Damit ist als mich als HTC 10 Besitzer auch klar: Mein nächstes Smartphone wird garantiert kein HTC.
Das Feature mit dem man sich abheben will scheint nicht nur vom Nutzen äußerst fragwürdig zu sein, sondern hat zum Start noch nicht mal alle dafür angedachten Funktionen. Lächerlich für eine Firma die so unter Druck steht. Die Konkurrenz in Form von LG, Samsung und Huawei haben hier meiner Meinung nach klar bessere Angebote.
 
Wenn HTC nicht schleunigst anfängt die Werbetrommel für das U11 zu rühren wie beim One M7 damals wird auch dieses Gerät wieder untergehen. Wobei mich das Gerät auch so nicht interessiert. Es kann nichts was ich brauche/will/interessant finde was die 749€ dafür rechtfertigt. Es ist eigentlich traurig, aber der Markt braucht HTC einfach nicht mehr. Die Innovationslust ist verpufft. Errungenschaften wie die nach wie vor von der Qualität her konkurrenzlosen Stereolautsprecher vom M7 - M9 oder die bis Version 7 makellose Sense-UI wurden einfach wieder konsequent verschlimmbessert.

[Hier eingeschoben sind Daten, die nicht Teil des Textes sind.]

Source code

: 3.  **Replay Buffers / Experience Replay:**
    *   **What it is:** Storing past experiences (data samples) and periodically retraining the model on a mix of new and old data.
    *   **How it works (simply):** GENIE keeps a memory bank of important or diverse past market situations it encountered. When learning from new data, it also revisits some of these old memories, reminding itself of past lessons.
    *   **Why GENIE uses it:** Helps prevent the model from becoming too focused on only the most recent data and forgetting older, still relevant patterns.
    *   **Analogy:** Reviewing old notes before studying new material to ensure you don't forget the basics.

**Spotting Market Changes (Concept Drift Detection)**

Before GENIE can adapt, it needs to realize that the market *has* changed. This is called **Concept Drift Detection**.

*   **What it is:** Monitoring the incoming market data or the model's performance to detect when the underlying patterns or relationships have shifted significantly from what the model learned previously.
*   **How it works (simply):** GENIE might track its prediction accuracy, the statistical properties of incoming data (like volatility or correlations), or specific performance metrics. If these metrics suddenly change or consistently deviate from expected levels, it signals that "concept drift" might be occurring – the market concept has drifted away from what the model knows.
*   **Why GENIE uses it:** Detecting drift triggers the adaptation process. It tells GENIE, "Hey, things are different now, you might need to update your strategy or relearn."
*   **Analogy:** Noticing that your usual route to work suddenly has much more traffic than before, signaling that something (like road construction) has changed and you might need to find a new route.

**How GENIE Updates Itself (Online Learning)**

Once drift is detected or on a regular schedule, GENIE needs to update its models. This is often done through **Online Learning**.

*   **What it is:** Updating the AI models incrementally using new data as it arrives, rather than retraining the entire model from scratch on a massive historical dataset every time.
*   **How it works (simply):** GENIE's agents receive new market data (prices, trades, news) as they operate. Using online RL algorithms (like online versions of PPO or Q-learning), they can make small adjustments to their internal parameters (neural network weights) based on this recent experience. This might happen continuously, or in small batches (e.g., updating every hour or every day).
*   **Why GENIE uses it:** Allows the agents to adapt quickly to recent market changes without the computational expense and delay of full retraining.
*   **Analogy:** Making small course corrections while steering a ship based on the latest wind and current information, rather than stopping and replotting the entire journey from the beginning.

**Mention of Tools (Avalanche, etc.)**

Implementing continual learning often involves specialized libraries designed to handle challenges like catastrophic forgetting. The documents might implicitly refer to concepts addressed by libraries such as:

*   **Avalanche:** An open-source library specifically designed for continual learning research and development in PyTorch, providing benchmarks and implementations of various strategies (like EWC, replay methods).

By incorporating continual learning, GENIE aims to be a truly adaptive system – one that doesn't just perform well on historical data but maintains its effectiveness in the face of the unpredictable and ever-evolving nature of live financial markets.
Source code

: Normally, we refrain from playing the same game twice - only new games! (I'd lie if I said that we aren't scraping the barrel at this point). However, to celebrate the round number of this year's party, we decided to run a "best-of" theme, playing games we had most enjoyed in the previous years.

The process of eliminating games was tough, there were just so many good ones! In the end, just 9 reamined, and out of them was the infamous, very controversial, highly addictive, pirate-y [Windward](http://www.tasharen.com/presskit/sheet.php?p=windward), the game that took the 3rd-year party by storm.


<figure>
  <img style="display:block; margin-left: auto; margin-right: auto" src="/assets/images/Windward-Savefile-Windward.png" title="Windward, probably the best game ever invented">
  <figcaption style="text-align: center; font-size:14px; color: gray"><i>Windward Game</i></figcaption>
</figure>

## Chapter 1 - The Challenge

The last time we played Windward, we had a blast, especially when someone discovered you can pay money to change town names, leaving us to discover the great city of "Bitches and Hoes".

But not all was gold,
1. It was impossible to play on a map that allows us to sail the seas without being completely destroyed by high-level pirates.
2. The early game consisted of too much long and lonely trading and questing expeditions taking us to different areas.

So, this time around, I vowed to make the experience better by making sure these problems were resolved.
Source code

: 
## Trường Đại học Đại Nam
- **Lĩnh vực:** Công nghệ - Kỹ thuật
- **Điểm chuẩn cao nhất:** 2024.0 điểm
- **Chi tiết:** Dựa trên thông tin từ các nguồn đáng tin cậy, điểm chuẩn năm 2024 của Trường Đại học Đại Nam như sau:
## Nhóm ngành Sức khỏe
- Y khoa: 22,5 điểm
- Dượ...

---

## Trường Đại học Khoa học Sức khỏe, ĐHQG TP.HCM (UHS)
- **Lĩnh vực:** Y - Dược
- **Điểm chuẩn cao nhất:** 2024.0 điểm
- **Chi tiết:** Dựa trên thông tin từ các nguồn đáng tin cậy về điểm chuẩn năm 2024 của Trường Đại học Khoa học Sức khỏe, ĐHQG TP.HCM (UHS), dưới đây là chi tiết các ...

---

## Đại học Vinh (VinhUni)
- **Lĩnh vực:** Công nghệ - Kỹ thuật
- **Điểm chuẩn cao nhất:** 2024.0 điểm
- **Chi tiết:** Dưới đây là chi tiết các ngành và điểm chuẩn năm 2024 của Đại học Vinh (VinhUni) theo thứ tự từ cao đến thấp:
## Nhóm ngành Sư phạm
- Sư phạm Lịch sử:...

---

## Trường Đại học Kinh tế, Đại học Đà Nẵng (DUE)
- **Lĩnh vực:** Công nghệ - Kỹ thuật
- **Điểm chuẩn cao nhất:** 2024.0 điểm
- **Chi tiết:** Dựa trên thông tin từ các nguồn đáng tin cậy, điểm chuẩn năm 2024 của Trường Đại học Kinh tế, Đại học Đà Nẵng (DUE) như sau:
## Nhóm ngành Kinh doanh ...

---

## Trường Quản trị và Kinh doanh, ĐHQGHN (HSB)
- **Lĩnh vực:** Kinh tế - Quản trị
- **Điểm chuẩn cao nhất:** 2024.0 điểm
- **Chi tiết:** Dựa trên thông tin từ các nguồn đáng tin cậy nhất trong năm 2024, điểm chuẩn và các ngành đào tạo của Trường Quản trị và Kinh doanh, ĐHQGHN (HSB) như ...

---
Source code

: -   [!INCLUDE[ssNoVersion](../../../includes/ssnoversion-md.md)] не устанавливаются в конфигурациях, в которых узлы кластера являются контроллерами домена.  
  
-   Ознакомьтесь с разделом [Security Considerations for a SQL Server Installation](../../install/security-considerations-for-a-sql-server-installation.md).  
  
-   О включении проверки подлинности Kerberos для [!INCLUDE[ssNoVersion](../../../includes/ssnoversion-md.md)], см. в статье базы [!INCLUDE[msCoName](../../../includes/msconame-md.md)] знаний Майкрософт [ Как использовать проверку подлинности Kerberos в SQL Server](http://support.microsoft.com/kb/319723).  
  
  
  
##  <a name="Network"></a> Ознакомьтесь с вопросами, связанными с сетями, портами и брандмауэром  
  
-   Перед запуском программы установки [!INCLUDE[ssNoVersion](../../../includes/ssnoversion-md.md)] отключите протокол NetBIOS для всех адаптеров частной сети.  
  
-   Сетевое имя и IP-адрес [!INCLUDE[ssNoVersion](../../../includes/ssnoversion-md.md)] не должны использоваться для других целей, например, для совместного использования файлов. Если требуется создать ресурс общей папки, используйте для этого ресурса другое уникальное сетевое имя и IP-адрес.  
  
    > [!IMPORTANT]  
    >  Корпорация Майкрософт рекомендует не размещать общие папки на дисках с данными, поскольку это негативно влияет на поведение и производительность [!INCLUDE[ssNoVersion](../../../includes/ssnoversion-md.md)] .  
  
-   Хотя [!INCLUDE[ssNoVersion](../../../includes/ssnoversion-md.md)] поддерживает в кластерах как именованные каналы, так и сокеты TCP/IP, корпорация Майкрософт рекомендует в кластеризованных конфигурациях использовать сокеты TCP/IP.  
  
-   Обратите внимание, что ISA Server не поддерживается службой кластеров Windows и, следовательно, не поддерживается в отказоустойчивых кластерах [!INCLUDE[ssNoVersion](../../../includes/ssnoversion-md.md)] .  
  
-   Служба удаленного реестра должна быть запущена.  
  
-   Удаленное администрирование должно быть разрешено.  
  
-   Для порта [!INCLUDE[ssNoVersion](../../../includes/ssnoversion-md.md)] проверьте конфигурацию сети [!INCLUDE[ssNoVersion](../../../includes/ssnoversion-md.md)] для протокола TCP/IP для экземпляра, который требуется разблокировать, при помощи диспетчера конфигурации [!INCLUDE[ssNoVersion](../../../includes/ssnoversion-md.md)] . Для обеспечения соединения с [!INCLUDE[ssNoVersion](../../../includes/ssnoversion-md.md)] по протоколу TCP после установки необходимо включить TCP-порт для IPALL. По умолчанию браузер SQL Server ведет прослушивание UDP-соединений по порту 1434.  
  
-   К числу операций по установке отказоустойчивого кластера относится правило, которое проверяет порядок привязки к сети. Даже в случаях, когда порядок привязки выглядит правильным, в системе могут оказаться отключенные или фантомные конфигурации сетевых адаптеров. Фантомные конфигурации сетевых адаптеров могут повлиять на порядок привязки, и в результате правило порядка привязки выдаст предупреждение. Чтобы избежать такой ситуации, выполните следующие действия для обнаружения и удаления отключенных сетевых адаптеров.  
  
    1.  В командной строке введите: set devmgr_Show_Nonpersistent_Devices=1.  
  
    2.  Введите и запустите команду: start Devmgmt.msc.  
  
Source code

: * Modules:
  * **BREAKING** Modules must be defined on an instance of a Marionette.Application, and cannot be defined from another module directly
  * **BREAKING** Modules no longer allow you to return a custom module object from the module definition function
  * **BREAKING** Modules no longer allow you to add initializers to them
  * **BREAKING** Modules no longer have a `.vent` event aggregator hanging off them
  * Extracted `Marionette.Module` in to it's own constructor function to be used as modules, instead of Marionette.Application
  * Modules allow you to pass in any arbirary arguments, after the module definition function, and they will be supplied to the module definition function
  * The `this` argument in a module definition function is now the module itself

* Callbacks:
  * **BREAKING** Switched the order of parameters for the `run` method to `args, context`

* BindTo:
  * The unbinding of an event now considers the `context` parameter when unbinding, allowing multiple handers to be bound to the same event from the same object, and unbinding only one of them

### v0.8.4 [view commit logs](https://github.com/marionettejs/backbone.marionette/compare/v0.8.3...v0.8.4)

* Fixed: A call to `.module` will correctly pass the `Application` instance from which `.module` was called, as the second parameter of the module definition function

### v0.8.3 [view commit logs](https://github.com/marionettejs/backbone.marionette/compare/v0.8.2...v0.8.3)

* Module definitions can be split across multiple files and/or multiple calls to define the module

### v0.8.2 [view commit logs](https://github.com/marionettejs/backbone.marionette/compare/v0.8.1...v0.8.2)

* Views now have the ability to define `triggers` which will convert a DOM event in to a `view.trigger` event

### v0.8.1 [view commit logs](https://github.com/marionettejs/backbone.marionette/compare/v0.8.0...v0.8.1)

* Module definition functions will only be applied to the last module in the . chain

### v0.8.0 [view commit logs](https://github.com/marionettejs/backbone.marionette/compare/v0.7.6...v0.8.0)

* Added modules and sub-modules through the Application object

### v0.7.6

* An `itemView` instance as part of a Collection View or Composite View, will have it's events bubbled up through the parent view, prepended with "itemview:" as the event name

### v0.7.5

Seit Peter Chou nach dem One M9 abgegangen ist und diese unfähige Cher Wang den Cheffsessel besetzt hat sinkt das Niveau der Produkte dieser Firma leider kontinuierlich. Schade eigentlich, als ich mein One M7 damals das erste Mal in der Hand hatte dachte ich eigentlich das mein nächstes Gerät garantiert wieder eines von HTC werden muss. Aber das hat sich mit dem U11 jetzt wohl endgültig erledigt.
 
Ein Smartphone muss auch mal runter fallen dürfen. Das hier kann es nicht.
 
ICh wünschte mir mal wieder ein HTC mit dem Design vom M8 bzw. M9. Ja das M9 war kein Erfolg aber doch nur weil es kaum Unterschiede zum M8 gab. Inzwischen würde sich das Design wieder von allem anderen abheben und vor allem hätte man nicht die ganzen hässlichen Finger abdrücke wie bei dem jetzigen Model und den Samsunggeräten
 
Mal kurz gefragt, gab es da keine großes Event zur Vorstellung? Oder ist HTC mittlerweile so klamm bei Kasse, dass sie nur per Pressemitteilung ankündigen?